■ Problem requirements ■
From the essay on opportunity in Southern California, reproduce word for word the passage starting at "2. What's good" and ending at "else has it.".

[A New World]
To continue this recitation of changes:
3. Opportunity: California provides opportunity to do and be most anything. The act merely of moving to Southern California breaks enough ties and interrupts enough habits to permit new opportunity to be seen and seized. And Southern California offers the diverse opportunities offered by any large and growing metropolis any time in history: a lot of mobility of persons and institutions, great movement of money, continued circulation of news, of rumors, of gossip. To these traditional virtues of a city, Southern California adds its relaxed and tolerant life-style, a life-style encouraged, if not entirely sustained, by a pleasant climate that permits comfortable and cheap living, and a diversified topography that permits anyone to escape the constraints of one kind of community or setting and select one more to taste. In a word, opportunity in a setting of wealth and freedom.
The structural freedom and wealth of Southern California is so great that it enables the sprawling metropolis to contain within it something that would seem paradoxically contradictory to this freedom and opportunity: a vital and vigorous middle class culture centered around family values. Perhaps not so paradoxical, since this stalwart middle class provides an engine of striving that drives the economy of the region, and a sturdy foil of morality that permits diversity to be defined by difference.
This was a setting of opportunity greatly unlike any I had ever lived in. Plymouth--Ithaca--Pittsburgh were all different, but similar in the [their] tight limitations. Opportunity came primarily through escape and leaving. Even Pittsburgh, which I loved, was a city in decline in a region that was stagnant.
The true opportunity, different in scale and quality, provided by this region, threw into different perspective whatever opportunities had been offered by other areas I had lived in.
In particular, it became quite clear to me that one of the outstanding characteristics of New England was a state of mind that: (1) makes a virtue of necessity. This characteristic occurs not so much because the region is moralistic, but because it wishes to disguise necessity. For instance: poverty. New England is one of the poorest areas of the nation. But this poverty is treated as a superior moral virtue by those who suffer it. So much so, that a few years ago a group in Providence, Rhode Island started a "voluntary poverty" movement, asserting ideologically that poverty was better, permitted better human relationships, and so on. These were not persons who gave up wealth they owned, and assumed the monastic vows of poverty; they were persons who had no wealth to begin with.
This "voluntary poverty" amounted to no more than refusing to look a fact in the face.
And this aversion from the fact is precisely the sort of attitude not characteristic of Southern California.
Southern California's willingness, indeed eagerness, to "look a fact in the face," is not due to some superior morality in the region. It is due to the presence of widespread opportunity to change the fact. Indeed, there is an empiricism, a quest for the hard fact (here in tinsel town) precisely because true change is change of the factual situation. So one needs to "know the facts" in order to take advantage of opportunity and transform a situation.
2. What's good for you is bad for me. This maxim derives from an economy and culture that is so limited in true opportunity that when any one actually does obtain something good in life, it removes that possibility for everyone else. When there is room for only one corner drugstore, that opportunity taken, no one else has it.
This condition leads to resentment of other's achievement.

■ Dataset extract ■
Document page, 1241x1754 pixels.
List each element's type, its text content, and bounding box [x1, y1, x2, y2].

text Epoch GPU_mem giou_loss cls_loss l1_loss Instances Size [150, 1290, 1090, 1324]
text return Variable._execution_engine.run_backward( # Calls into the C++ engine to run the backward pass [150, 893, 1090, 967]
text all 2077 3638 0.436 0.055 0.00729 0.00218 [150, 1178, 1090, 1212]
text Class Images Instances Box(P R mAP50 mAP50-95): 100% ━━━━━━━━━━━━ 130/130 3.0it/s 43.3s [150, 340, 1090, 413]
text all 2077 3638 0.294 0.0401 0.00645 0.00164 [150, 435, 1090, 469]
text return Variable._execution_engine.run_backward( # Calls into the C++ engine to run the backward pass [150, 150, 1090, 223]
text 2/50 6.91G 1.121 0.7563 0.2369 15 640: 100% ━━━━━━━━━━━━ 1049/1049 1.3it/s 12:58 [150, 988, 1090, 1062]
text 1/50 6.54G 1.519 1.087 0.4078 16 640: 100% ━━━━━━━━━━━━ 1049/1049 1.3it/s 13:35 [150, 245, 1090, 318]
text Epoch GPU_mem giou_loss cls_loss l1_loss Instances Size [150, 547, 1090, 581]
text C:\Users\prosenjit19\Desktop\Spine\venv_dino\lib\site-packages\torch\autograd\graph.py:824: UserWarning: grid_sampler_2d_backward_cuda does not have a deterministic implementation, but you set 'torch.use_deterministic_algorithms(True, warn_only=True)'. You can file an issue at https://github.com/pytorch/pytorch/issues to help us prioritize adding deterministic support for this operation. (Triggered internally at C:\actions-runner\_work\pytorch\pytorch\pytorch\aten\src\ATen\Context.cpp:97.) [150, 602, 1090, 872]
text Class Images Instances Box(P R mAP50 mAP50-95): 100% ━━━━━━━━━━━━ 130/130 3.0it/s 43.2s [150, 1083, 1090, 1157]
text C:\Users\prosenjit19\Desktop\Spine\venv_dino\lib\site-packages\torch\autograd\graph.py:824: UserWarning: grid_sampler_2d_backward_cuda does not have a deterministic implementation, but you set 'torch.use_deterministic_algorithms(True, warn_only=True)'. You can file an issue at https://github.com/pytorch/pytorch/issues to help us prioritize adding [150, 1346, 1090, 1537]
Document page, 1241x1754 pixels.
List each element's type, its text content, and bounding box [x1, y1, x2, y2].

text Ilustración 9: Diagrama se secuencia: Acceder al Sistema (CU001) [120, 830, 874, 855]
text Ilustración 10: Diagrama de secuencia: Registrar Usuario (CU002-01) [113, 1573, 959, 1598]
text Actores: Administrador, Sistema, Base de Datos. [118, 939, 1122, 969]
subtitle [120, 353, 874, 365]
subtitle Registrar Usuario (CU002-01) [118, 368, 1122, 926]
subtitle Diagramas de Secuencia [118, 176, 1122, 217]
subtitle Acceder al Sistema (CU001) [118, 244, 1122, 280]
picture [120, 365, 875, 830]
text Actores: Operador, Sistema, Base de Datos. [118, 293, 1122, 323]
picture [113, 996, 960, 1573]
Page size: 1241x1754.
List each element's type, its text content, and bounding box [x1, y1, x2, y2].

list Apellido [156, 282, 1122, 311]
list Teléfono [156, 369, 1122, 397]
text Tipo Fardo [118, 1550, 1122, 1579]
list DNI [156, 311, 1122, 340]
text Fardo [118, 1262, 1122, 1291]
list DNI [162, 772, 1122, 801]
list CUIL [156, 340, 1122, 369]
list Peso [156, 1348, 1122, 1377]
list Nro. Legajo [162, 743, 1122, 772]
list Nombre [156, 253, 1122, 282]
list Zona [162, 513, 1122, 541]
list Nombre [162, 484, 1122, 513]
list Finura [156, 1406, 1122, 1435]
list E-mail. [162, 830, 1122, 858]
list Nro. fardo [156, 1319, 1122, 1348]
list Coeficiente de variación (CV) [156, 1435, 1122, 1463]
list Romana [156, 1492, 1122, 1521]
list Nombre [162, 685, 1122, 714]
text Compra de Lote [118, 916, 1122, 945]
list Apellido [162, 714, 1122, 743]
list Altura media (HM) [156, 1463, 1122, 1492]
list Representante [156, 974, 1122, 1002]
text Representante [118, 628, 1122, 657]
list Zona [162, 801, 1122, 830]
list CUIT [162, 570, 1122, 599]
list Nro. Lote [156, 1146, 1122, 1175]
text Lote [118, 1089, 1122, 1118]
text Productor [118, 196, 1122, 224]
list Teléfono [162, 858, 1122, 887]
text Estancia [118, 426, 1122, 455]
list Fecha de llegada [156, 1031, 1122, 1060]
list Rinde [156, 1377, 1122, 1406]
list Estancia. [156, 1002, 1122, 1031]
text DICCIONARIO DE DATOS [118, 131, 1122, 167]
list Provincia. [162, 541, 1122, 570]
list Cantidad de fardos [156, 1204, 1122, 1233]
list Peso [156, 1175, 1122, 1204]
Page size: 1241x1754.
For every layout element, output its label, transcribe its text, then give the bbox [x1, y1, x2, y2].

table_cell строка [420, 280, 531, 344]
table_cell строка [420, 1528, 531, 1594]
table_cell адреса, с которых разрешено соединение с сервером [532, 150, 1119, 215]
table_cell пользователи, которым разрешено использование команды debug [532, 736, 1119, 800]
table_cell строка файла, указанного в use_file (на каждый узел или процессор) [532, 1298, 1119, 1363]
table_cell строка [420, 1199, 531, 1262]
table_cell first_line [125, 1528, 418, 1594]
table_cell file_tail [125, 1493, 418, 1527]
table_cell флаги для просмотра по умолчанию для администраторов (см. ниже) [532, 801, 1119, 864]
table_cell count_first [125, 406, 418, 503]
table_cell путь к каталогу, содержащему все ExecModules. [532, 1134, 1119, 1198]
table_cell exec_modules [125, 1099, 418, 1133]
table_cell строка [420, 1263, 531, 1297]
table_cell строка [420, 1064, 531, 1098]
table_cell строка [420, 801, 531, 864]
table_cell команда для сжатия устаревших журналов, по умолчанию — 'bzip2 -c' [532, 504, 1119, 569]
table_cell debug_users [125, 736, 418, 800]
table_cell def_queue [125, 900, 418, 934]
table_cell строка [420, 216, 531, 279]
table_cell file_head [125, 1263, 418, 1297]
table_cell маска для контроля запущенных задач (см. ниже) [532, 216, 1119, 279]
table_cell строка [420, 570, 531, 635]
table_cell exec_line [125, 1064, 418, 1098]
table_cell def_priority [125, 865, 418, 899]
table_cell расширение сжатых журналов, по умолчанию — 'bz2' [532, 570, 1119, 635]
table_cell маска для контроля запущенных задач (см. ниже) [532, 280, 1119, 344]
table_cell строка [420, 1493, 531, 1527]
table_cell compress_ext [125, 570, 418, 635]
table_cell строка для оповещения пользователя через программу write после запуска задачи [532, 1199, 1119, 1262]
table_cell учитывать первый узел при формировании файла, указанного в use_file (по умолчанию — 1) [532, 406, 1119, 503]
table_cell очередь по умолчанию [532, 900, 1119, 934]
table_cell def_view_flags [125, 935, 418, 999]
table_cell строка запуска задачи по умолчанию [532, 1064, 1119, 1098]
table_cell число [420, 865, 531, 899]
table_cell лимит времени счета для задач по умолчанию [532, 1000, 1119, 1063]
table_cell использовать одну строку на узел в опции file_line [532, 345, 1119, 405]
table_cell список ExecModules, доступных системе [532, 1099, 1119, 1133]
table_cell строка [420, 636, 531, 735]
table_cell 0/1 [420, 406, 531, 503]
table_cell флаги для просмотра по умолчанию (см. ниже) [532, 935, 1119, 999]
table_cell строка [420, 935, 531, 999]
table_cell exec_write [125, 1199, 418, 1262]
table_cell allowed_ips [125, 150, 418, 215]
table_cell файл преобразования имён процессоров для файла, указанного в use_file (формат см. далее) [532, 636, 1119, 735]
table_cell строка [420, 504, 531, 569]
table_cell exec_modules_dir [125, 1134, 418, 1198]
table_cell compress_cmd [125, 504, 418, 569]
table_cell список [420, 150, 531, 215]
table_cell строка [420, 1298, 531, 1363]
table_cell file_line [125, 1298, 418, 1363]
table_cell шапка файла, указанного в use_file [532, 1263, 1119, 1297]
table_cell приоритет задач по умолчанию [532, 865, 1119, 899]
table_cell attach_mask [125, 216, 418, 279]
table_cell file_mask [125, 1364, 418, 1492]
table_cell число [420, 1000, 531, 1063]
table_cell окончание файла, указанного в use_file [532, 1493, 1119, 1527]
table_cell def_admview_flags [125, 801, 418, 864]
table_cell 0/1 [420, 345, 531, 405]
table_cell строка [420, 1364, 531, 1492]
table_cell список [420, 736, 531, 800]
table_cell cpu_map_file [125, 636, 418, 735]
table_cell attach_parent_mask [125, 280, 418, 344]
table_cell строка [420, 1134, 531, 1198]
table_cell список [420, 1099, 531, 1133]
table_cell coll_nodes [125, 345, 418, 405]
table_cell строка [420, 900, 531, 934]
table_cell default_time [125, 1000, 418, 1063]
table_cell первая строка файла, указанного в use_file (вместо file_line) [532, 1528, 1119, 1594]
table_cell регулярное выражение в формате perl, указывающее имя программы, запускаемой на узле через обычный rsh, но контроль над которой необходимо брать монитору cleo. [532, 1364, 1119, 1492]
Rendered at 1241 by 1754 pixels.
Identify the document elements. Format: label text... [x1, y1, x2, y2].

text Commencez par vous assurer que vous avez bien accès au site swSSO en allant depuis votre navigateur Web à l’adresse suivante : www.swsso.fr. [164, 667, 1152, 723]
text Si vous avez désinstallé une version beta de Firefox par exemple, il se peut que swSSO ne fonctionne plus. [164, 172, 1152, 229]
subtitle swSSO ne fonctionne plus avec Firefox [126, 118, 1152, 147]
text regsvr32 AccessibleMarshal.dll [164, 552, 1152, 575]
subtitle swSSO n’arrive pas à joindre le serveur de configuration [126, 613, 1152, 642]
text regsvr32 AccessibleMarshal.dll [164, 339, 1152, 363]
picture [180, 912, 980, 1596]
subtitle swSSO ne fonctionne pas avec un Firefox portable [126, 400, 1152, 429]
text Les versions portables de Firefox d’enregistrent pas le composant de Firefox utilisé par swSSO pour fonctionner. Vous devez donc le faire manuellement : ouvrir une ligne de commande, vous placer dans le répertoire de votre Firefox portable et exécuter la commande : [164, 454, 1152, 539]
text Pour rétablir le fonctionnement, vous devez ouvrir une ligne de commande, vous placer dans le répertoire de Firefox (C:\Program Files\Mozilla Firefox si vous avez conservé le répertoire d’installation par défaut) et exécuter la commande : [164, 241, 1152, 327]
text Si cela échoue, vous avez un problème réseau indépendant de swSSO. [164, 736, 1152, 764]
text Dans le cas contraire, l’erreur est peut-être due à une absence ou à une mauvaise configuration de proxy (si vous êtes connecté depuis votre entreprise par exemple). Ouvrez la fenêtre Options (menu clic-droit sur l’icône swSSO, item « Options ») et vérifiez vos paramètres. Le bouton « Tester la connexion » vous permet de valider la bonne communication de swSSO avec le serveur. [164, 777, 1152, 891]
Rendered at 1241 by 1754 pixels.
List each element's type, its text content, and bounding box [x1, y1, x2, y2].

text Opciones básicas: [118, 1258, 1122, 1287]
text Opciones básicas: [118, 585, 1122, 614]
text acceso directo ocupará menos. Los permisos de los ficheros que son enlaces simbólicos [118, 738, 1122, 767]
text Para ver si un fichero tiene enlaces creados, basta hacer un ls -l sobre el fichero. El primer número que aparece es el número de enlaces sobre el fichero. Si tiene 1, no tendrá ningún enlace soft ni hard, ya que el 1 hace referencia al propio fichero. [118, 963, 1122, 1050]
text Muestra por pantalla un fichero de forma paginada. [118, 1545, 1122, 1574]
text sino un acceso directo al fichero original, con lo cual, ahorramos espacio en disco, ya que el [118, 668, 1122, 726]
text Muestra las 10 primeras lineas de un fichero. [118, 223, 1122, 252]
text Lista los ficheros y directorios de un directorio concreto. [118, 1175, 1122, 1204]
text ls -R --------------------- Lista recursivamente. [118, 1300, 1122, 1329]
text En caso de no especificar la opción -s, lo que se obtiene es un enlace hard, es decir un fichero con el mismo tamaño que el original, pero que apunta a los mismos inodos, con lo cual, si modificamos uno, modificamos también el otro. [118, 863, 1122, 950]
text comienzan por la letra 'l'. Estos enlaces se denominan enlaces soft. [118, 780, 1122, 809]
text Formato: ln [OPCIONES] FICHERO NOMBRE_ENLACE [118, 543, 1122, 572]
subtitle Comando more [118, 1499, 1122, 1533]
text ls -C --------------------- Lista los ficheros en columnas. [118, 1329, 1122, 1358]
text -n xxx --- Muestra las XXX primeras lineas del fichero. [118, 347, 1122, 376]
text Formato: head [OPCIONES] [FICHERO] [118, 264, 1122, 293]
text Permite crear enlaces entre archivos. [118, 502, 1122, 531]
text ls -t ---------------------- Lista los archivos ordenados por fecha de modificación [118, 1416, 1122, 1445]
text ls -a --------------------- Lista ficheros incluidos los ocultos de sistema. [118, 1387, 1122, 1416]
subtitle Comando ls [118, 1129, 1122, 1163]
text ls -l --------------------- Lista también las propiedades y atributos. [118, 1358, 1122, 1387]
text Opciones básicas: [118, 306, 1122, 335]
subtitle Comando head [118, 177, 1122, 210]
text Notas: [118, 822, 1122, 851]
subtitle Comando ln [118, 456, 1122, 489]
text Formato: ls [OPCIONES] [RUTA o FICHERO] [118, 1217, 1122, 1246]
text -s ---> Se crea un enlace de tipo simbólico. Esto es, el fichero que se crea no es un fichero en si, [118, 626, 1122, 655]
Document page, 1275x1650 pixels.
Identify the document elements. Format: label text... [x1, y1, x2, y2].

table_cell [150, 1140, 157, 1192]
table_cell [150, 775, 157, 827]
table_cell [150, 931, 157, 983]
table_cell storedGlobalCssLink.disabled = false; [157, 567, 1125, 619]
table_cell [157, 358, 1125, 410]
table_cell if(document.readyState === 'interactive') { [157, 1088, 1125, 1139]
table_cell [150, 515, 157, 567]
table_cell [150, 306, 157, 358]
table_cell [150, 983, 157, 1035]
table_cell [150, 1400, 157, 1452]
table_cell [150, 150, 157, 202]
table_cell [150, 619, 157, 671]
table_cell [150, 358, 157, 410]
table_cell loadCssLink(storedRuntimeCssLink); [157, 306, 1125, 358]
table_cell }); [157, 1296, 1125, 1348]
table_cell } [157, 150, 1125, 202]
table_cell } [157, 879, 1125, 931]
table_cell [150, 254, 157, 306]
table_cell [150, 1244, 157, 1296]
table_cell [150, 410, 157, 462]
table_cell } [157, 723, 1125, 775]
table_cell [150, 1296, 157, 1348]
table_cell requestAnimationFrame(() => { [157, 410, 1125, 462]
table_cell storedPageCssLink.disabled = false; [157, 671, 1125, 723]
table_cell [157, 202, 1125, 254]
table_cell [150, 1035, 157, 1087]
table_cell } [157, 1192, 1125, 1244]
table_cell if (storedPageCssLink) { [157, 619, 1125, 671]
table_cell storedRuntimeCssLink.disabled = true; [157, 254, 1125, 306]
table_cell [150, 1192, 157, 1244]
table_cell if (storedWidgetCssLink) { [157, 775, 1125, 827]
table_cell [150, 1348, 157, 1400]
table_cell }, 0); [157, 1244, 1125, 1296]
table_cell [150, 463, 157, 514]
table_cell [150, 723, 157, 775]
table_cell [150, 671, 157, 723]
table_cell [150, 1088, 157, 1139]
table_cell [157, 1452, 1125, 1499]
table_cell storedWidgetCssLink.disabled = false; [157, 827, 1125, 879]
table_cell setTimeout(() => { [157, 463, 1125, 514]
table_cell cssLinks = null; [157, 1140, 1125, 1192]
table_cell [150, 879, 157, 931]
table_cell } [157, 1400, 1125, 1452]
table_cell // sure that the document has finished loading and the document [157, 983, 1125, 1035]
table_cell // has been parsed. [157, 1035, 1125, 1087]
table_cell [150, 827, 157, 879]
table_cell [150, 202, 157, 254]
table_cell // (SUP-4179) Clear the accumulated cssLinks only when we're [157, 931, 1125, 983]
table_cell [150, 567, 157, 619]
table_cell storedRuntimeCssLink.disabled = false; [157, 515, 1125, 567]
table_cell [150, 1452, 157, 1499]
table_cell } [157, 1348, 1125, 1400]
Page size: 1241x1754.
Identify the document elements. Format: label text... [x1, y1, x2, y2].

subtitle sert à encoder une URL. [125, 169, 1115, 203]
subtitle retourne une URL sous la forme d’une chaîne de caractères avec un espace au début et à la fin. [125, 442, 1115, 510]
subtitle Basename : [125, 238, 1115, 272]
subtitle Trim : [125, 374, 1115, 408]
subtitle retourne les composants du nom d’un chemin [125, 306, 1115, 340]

■ Output for this exercise ■
2. What's good for you is bad for me. This maxim derives from an economy and culture that is so limited in true opportunity that when any one actually does obtain something good in life, it removes that possibility for everyone else. When there is room for only one corner drugstore, that opportunity taken, no one else has it.